Based on the preliminary results obtained at 20 °C and 30 min of immersion with melatonin, it was decided to carry out a study of the effects of cold storage (5 °C) in melatonin-treated broccoli. For this purpose, 100 µM MEL was selected since, at 20 °C, it produced a significant delay in the loss of color compared to the control and the other melatonin concentrations applied (Figure 1 and Figure 2). On the other hand, it was proposed to study the relevance of the immersion time, and to observe if a time less than 30 min could improve the melatonin effect, because timing can be an important parameter in the vegetable packaging industry.
The weight loss of the broccoli heads during storage at 5 °C were determined, because water loss is one of the main issues during broccoli storage, causing stalk hardening and bud-cluster turgidity loss [47,48]. As can be seen in Figure 3, the weight loss was always greater in the control samples than in the melatonin-treated samples, throughout all of the measured days. Regarding the different melatonin treatments, it was observed that melatonin, in all of the cases tested, acted by delaying water loss, which is related to its participation in the closing/opening of the stomata [49]. Of all of the treatments, the 100 µM MEL applied for 15 min was the most effective, since it reduced water loss by 6% compared to the control, while the rest of the treatments did not show significant differences between them (Figure 3).
Variations in the visual quality during the broccoli yellowing were measured through the parameters L* and hue angle (H) (Figure 4). The L* values in both the control and the melatonin-treated broccoli heads increased gradually during storage at 5 °C. The melatonin-treated heads showed a slightly lower rate of increase in the L* value than the control heads, at 28, 35, and 42 days, being statistically similar for all of the melatonin concentrations and immersion times tested (Figure 4A).
The initial H value was 132.13 (day 0), remaining more or less constant during the 5 °C storage until days 35 and 42, where the control presented a significant drop, reaching an H value of 124.59. However, the treatments with melatonin for both of the immersion times (15 and 30 min) delayed this drop, with a H value of 132.78 (Figure 4B), in 35 days. After 42 days, only the melatonin treatments of 15 min could maintain the color, showing a mean H value of 133.27. These results indicate that the color of the heads, stored at 5 °C, was gradually lost and that the melatonin delays it; this indicated that a treatment with melatonin would increase the shelf life of the broccoli beyond 21 days, and may even reach 42 days of storage with acceptable color.
In order to search for a correlation between the color parameters and chlorophyll and carotenoid contents, these were determined in the melatonin-treated broccoli throughout the cold storage time. A net symptom of senescence in the broccoli heads is the loss of green/blue color or yellowing mainly due to the catabolism of chlorophylls. Based on the results obtained from the evaluation of the color (Figure 4), the pigment contents in the 100 µM melatonin-treated samples for 15 and 30 min were determined.
The total chlorophyll content showed a decrease in both the treated and the control samples, indicating postharvest senescence (Figure 5A). However, in the case of the melatonin-treated heads, the loss of chlorophyll appears clearly attenuated compared to the control. Moreover, especially from day 28 to the last day of storage, the total chlorophyll values were higher than those of the control. In addition, on day 42 of storage, the 15 min immersion treatment of 100 µM MEL resulted in a total chlorophyll value of 0.42 mg/g FW, being 0.23 mg/g FW for the control, that is, approximately twice the chlorophyll content.

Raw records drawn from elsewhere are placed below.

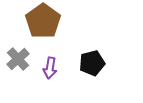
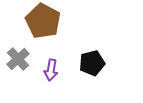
brown pentagon: rotated 8 degrees counterclockwise
purple arrow: moved 1 px right, 2 px down
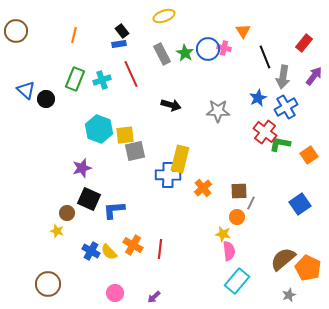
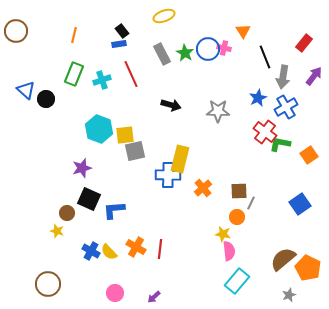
green rectangle at (75, 79): moved 1 px left, 5 px up
orange cross at (133, 245): moved 3 px right, 2 px down
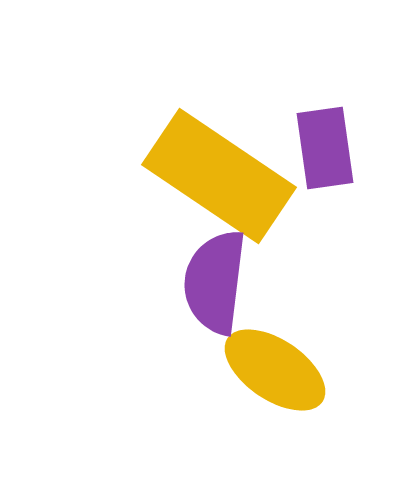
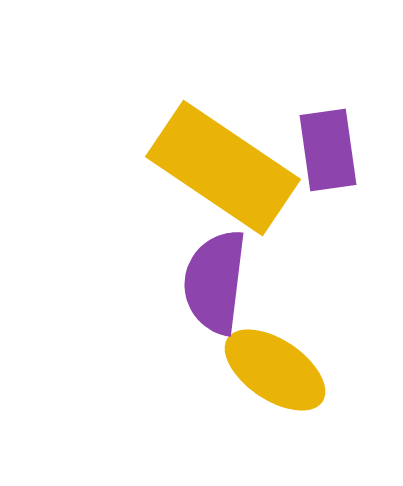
purple rectangle: moved 3 px right, 2 px down
yellow rectangle: moved 4 px right, 8 px up
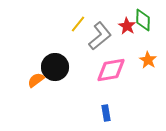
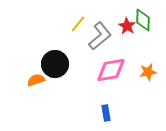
orange star: moved 12 px down; rotated 30 degrees clockwise
black circle: moved 3 px up
orange semicircle: rotated 18 degrees clockwise
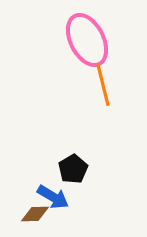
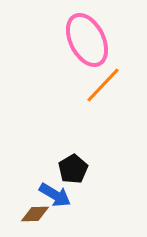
orange line: rotated 57 degrees clockwise
blue arrow: moved 2 px right, 2 px up
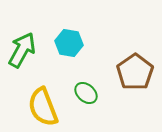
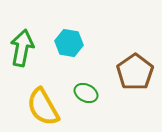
green arrow: moved 2 px up; rotated 18 degrees counterclockwise
green ellipse: rotated 15 degrees counterclockwise
yellow semicircle: rotated 9 degrees counterclockwise
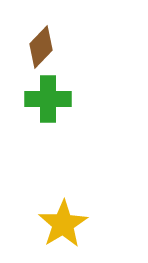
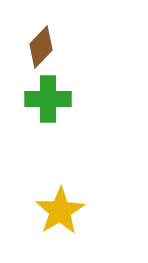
yellow star: moved 3 px left, 13 px up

Similarly, the total carotenoid contents remain constant for up to 14 days (Figure 5B). After 21 days of storage, an increase in the carotenoid levels was observed, with a different behavior in the control and the melatonin-treated broccoli heads. In general, and after a significant carotenoid content increase after 21 days, the values in the control remained constant until the last day of the study. In contrast, the melatonin-treated broccoli showed an increase in the carotenoid levels, reaching up to 40% more than the control. Regarding the treatment times tested, higher carotenoid values were obtained on day 42 for the 30-min treatment.

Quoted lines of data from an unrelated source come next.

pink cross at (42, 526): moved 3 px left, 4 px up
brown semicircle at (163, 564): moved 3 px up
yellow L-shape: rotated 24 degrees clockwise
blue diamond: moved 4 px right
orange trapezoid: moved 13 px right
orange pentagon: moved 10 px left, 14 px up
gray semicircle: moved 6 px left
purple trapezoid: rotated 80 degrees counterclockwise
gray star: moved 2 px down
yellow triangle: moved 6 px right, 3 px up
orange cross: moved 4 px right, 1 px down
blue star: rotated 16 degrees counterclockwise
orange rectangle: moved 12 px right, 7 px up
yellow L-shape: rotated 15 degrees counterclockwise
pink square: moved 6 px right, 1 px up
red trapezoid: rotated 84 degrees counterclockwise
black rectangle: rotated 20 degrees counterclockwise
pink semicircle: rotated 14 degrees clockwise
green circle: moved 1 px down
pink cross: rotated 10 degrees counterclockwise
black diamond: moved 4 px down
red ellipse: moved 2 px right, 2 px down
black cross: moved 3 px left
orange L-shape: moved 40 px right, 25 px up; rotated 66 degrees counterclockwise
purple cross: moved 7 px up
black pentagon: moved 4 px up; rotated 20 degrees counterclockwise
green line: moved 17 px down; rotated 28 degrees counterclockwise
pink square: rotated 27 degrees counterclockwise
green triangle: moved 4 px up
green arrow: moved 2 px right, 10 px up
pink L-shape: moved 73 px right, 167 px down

There are several actions to be applied to achieve a longer shelf life of broccoli, preserving its excellent nutritional qualities due to its high contents of several vitamins, highlighting pro-vitamin A, B3, and C, and other substances such as lutein, quercetin, folic acid, glucosinolates, and fiber [50]. The coating of the broccoli in plastic film, the packaging in a tray, or its distribution in bulk are processes that all must go through an adequate cold chain. In some cases, the ethylene absorbers and modified atmospheres have been used with acceptable results [47]. The use of alcohol vapors has also been proposed as an alternative [51]. The artificial preservatives have been used, with poor results. Lately, the use of natural compounds is an ideal strategy, given the EU regulatory constraints. The use of phytoregulators, such as cytokinins, jasmonates, polyamines, and others, has had very variable results [52,53]. In some cases, the natural preservatives, such as essential oils, have been used, which due to their antimicrobial activity can have some beneficial effects if thermal control is not rigorous [54]. However, the essential oils have the downside of providing undesirable odors and flavors to the fresh product. In addition, generally the cost–benefit balance must be considered, since in most of the cases the treatments are expensive.

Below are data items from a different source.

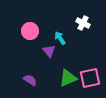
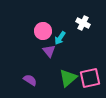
pink circle: moved 13 px right
cyan arrow: rotated 112 degrees counterclockwise
green triangle: rotated 18 degrees counterclockwise
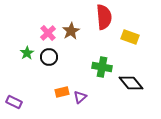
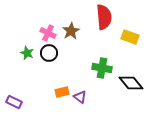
pink cross: rotated 21 degrees counterclockwise
green star: rotated 16 degrees counterclockwise
black circle: moved 4 px up
green cross: moved 1 px down
purple triangle: rotated 40 degrees counterclockwise
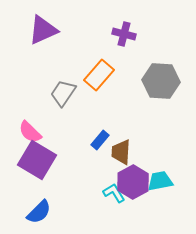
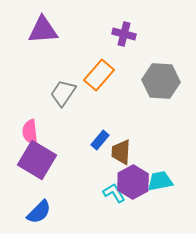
purple triangle: rotated 20 degrees clockwise
pink semicircle: rotated 40 degrees clockwise
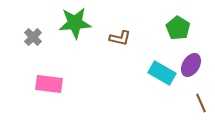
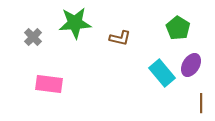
cyan rectangle: rotated 20 degrees clockwise
brown line: rotated 24 degrees clockwise
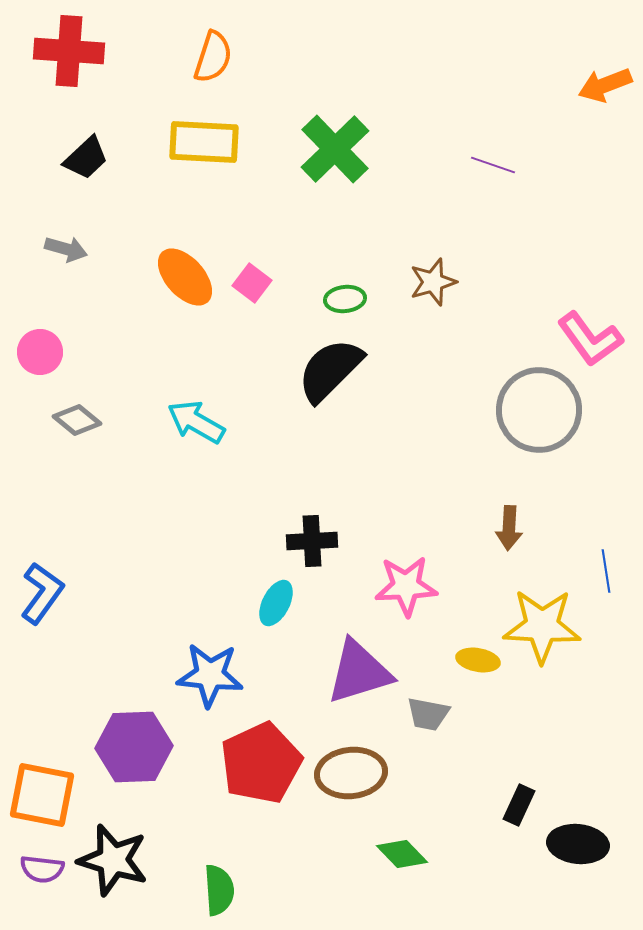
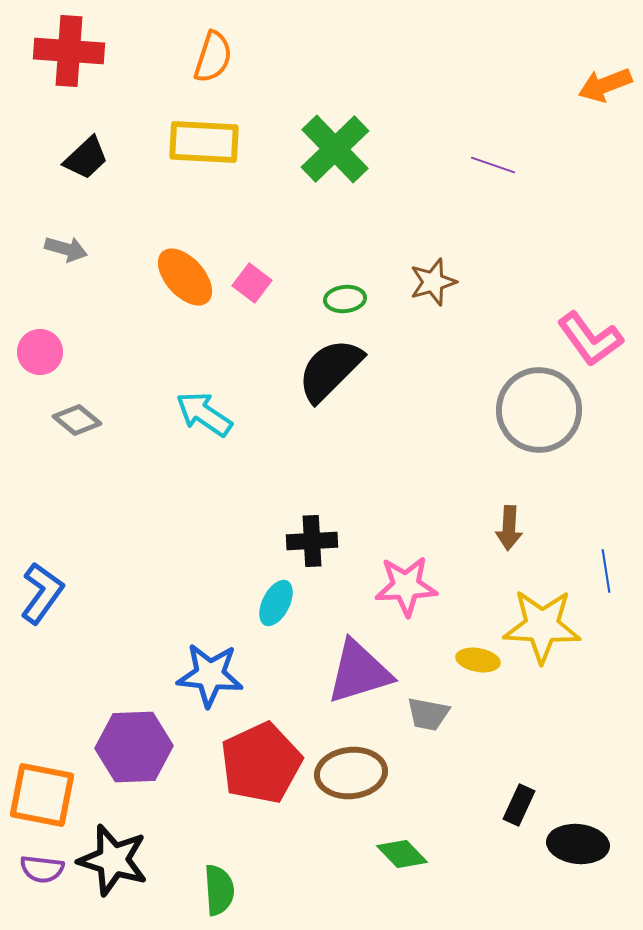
cyan arrow: moved 8 px right, 8 px up; rotated 4 degrees clockwise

Today, the product is usually transported refrigerated in polystyrene boxes containing the heads of broccoli with ice; all of this to ensure a temperature as close to 4 °C, where the broccoli usually maintains its organoleptic qualities [55]. The refrigerated transport is usually carried out in days, achieving good results since the product can have an optimal commercial life of around 25 days. Other studies have suggested that transport conditions of total darkness do not favor its conservation, suggesting that small light treatments can extend the half-life of the product and improve its visual and organoleptic qualities [48]. In other cases, the vibrations due to transport have been shown to cause significant deterioration and a decrease in quality and useful life.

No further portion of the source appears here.